In March and April, I always hope to see them chasing around or rearing up to begin boxing each other. It used to be thought that two males boxed, but now it's said that the females box away the amorous males. Although I've often come across them at this time of year, I've never seen a full 'boxing match' between two hares. I have, though, seen a sort of half-box, when one hare backed down very quickly faced with the challenge of the other. So one of them, the male or the female, wasn't up for the fight!
Hares and Easter go together, because the original Easter Bunny was supposed to have been a hare. The idea of an Easter hare originated in Europe and then, when this custom moved to America, the hare became a cute-looking rabbit.
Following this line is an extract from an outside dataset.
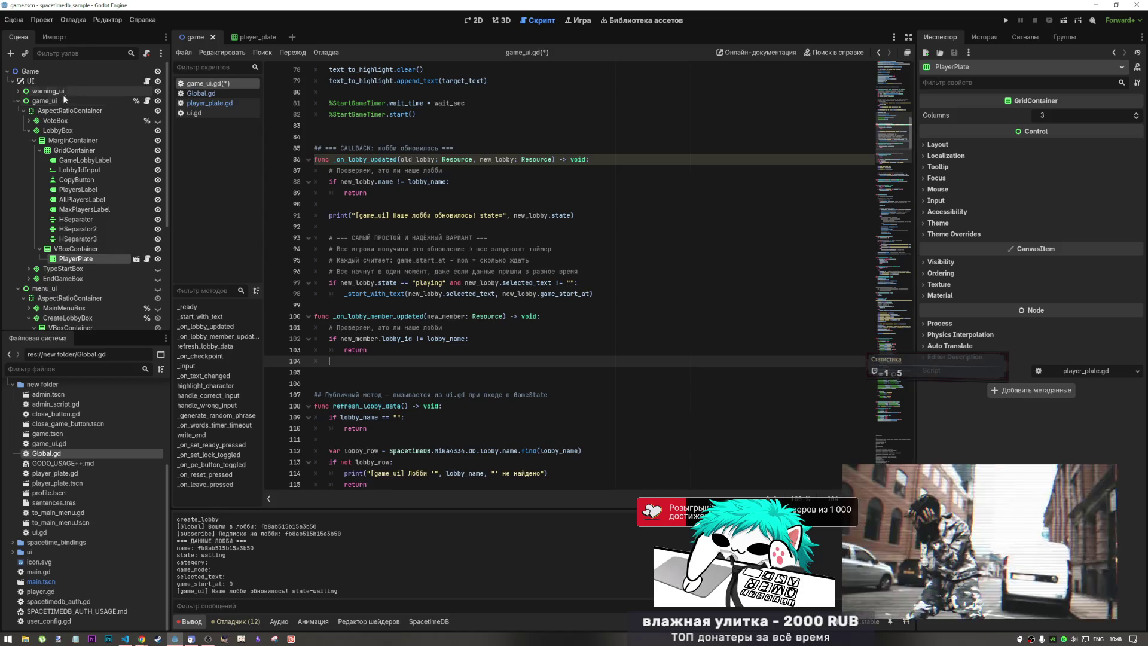
{"action": "scroll", "coordinate": [501, 242], "scroll_direction": "up", "scroll_amount": 1}
{"action": "scroll", "coordinate": [501, 241], "scroll_direction": "down", "scroll_amount": 2}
Hares have also been regarded as symbols of fertility. Bizarrely, the Easter hare was seen as laying eggs.
I've often wondered why hares have been thought of as sacred in some cultures. Perhaps it's because they come out to graze at night and so are seen as shadowy, otherworldly creatures in the moonlight.
The adults can lay very still in a small depression in the ground called a form. They do this as a means of defence and it isn't a good strategy in an agricultural field.
But how is the hare supposed to know that?
There are some terrible news stories of hares locally, and so when I see them, I just enjoy the sight of them, safe - at that moment - and enjoying the sun.
In summer, I spot them in the corn or they sit at the edge of fields or under the hedges...
In autumn, after the harvest, their cover in the fields has gone and so they find new protection where they can. This is the same in winter, although they sometimes venture out into the frosty fields...
They really are one of my favourite creatures.